MCDONALD'S announcement that it will start seeking "verified sustainable beef" for its global operations in 2016 raises many questions, but few answers.
McDonald's says it took the decision in response to rising consumer interest in the origins of food, including issues like animal welfare and environmental sustainability.
The global chain isn't setting a time frame on how fast it moves to 100 per cent sustainable beef, only that it plans to start preferentially sourcing it in two years.
McDonald's isn't the only corporation looking to tell a better story about its food. The system it uses to define beef's sustainability, and to verify it, is likely to be a platform that other global companies will stand on.
At present, though, there is no clear definition of what sustainability - in all its forms - actually means; nor how to fairly translate those definitions to the world's multifarious beef production systems, or and how to verify "sustainability" to consumer satisfaction.
The initial task of defining sustainability for beef production has fallen to the Global Roundtable for Sustainable Beef (GRSB), which has released draft definitions among its global membership for comment.
Once the definitions of sustainability have been established, the even more difficult part begins: developing ways of verifying sustainability across beef production systems from Tasmania to the Kimberley, from Brazil to India.
Guy Fitzhardinge, a beef producer at Cowra, NSW, and former chairman of the Beef CRC, says there is currently a large gap between the global aspirations of the GRSB and the nuts-and-bolts of developing low- or no-cost sustainability verification systems on the ground.
That task would have ideally fallen to the Australian Sustainable Beef Roundtable, Dr Fitzhardinge thinks, but that folded in mid-2013. Dr Fitzhardinge was chairman of the Australian Roundtable, which fed into the Global Roundtable.

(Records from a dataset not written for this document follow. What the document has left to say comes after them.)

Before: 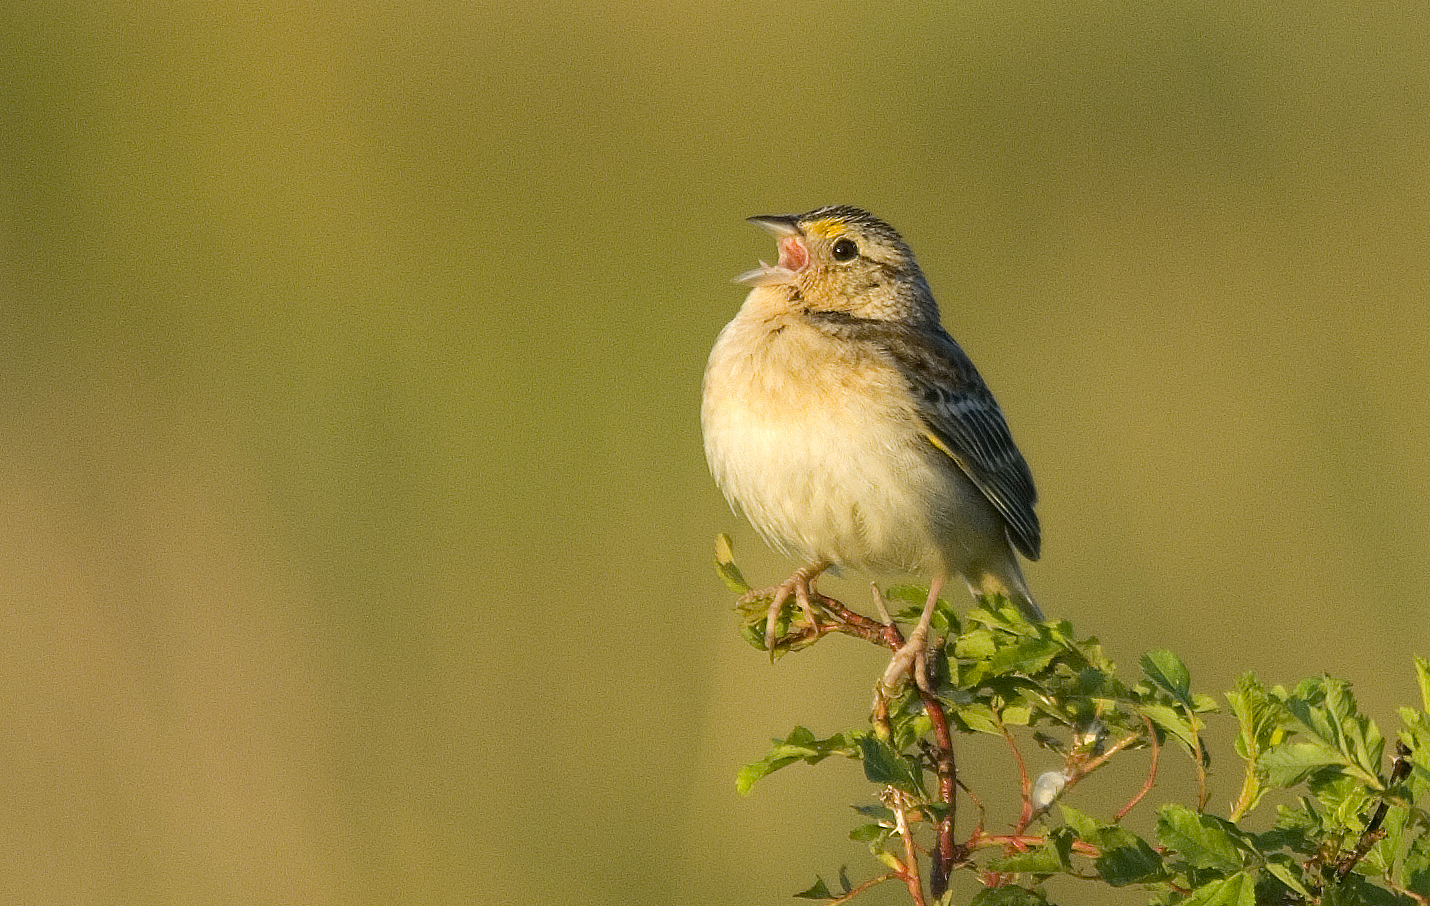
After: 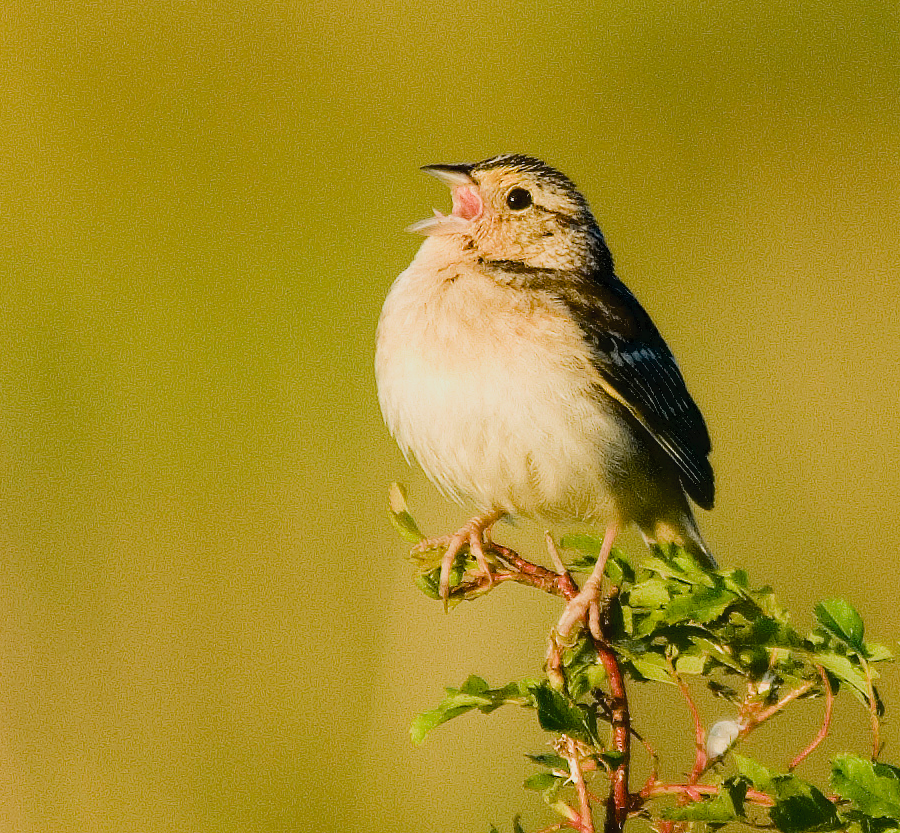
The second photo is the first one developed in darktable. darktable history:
crop and rotate: left 22.852%, top 5.636%, right 14.198%, bottom 2.354%
exposure: black level correction 0.032, exposure 0.316 EV, compensate highlight preservation false
filmic rgb: black relative exposure -7.2 EV, white relative exposure 5.39 EV, threshold 5.94 EV, hardness 3.02, color science v4 (2020), enable highlight reconstruction true
tone equalizer: -8 EV -0.453 EV, -7 EV -0.425 EV, -6 EV -0.352 EV, -5 EV -0.252 EV, -3 EV 0.236 EV, -2 EV 0.341 EV, -1 EV 0.394 EV, +0 EV 0.418 EV, edges refinement/feathering 500, mask exposure compensation -1.57 EV, preserve details guided filter
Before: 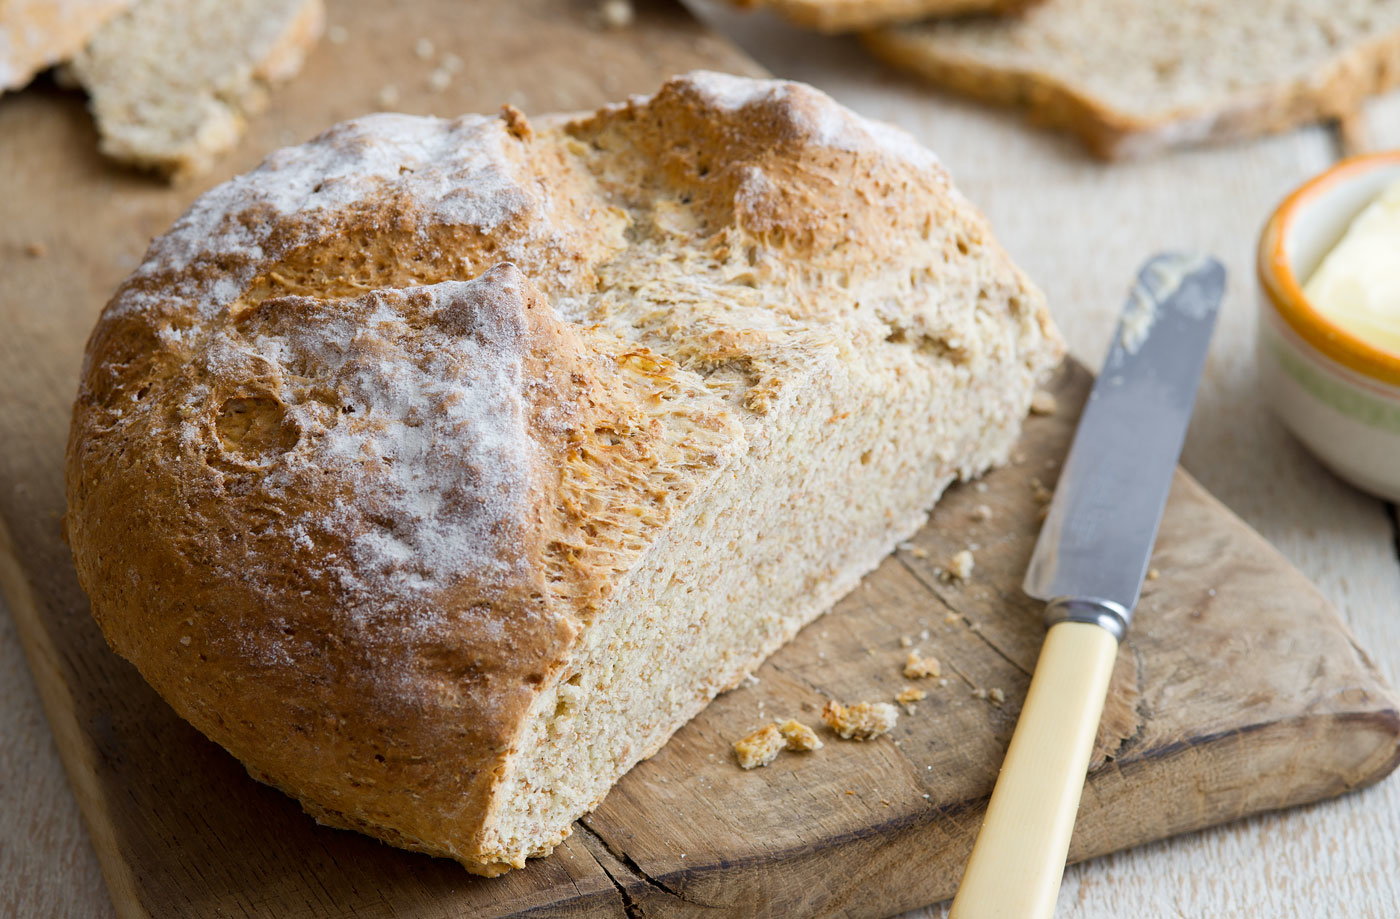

"Apart from Cattle Council, there is no organisation in this country that's saying, we have these global aspirations, what does that mean to individual properties. What I may have to do on my property near Cowra may not be the same thing you have to do in the Burdekin," he said.
CCA chief executive Jed Matz hopes that the cattle industry as a whole will take ownership of the process, "and implement it in a way that is practical, and doesn't add cost to the supply chain".
On this, Mr Matz said he will be guided by the CCA committee.
Those who spoke to Fairfax about the concept agreed it presented some challenges, and potential pitfalls. But there was also agreement that if "verified sustainable beef" develops in the right way, some benefits could accrue to the Australian beef industry.
Those benefits are unlikely to be in the form of a per-kilo premium: McDonald's has said it won't be paying more for sustainable beef.
But Dr Fitzhardinge said that if the Australian industry excels at meeting whatever criteria emerge, a global push for more sustainable beef may help local beef gain preferential access with global companies, and drive greater beef consumption among consumers.
"If we are just going to compete on price alone, it's a race to the bottom," he said.
"We have to compete on quality, and one of the areas where we can gain some extra quality over our competitors is in sustainability."
Producers may justifiably fear that new criteria to meet will mean extra cost, but Dr Fitzhardinge said that with intelligent system design and management, that might not be the case.
"The level of compromise between being productive and being sustainable is probably not as great as many think it is."
An exhaustive look by GreenBiz.com at the global corporate desire for beef sustainability systems focused on two elements of unsustainability: rainforest destruction and the energy-intensive grain-fed beef production systems of North America.
Ian McConnel, WWF Australia's Sustainable Beef project co-ordinator, observes that these are not major issues for Australia.
Mr McConnel said that with a grass-based beef production system, a highly efficient lot-feeding sector, and a livestock traceability system, Australia should have a competitive advantage in a global market placing more emphasis on sustainability.
Beef sustainability challenges
But Australia is not without its beef sustainability challenges, as Paul Birch, chief executive of the Fitzroy Basin Association in Queensland, well knows.
The Fitzroy Basin turns off more beef than any other area of Australia, but all of its 142,665 square kilometres drain into one river, the Fitzroy, which empties into the Great Barrier Reef lagoon.
As Australians might look to Amazon deforestation as an environmental disaster, Mr Birch said, other nations also regard damage to the Reef from sediment runoff as an issue that needs addressing.
But Mr Birch, who represents the Association on the Global Roundtable for Sustainable Beef, is optimistic that even this contested region can meet sustainability criteria.
The Association has been rolling out a Grazing Management Best Practice program, aimed at helping graziers simultaneously meet environmental and production objective.
By October 2013, grazier adoption of the program had already exceeded the uptake the Association had hoped to achieve by June 2014.
"Everything is an opportunity," Mr Birch said, "and the drive for sustainability is an opportunity to learn and get better at what we do."